EXERCISE GOAL: Please work out how many lines include the word "quality" in the entries, and reply with only the count.

··· INFORMATION ···

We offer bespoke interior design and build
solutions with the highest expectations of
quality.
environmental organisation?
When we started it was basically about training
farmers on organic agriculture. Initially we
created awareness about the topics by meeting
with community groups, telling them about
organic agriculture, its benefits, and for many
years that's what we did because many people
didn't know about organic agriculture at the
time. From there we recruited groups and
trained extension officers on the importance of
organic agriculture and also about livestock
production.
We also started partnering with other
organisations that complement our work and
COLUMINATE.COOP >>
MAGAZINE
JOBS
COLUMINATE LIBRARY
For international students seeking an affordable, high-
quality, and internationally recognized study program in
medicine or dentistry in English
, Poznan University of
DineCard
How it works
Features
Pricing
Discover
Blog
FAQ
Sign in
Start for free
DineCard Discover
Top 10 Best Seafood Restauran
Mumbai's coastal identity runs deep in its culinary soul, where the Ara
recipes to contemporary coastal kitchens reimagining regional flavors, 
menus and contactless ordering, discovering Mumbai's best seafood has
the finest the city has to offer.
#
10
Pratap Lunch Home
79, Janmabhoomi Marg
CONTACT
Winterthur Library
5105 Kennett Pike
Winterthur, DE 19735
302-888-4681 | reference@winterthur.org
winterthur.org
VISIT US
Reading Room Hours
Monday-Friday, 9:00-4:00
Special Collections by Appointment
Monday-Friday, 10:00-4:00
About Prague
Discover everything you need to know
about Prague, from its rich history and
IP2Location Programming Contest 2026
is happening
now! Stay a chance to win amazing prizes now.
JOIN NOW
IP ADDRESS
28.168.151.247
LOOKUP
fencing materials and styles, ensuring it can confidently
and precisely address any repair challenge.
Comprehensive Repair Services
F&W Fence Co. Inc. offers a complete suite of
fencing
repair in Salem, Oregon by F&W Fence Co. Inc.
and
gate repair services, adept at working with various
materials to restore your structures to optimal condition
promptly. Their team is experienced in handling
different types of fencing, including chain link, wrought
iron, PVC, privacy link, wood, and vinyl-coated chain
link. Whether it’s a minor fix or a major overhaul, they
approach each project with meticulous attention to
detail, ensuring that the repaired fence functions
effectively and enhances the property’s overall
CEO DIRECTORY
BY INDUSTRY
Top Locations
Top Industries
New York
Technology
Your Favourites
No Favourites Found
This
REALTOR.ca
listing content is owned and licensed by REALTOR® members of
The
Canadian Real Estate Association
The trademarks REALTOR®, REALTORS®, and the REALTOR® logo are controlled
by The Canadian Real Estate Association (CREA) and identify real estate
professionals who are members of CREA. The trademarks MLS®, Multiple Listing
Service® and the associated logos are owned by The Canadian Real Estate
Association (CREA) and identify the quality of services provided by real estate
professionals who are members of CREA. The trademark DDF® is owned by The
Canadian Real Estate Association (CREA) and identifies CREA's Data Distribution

···

THE ANSWER: 3